**Work order:**
Everything in the data below is to be reproduced without any deviation.

··· Dataset entries

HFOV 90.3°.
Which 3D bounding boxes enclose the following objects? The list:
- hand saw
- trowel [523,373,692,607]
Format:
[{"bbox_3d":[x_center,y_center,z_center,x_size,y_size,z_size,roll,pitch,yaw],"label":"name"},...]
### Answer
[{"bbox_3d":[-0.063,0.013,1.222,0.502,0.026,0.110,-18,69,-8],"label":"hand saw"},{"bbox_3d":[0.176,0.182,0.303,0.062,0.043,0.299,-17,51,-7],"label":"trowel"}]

······

**Exercise response:**
HFOV 90.3°.
Which 3D bounding boxes enclose the following objects? The list:
- hand saw
- trowel [523,373,692,607]
Format:
[{"bbox_3d":[x_center,y_center,z_center,x_size,y_size,z_size,roll,pitch,yaw],"label":"name"},...]
### Answer
[{"bbox_3d":[-0.063,0.013,1.222,0.502,0.026,0.110,-18,69,-8],"label":"hand saw"},{"bbox_3d":[0.176,0.182,0.303,0.062,0.043,0.299,-17,51,-7],"label":"trowel"}]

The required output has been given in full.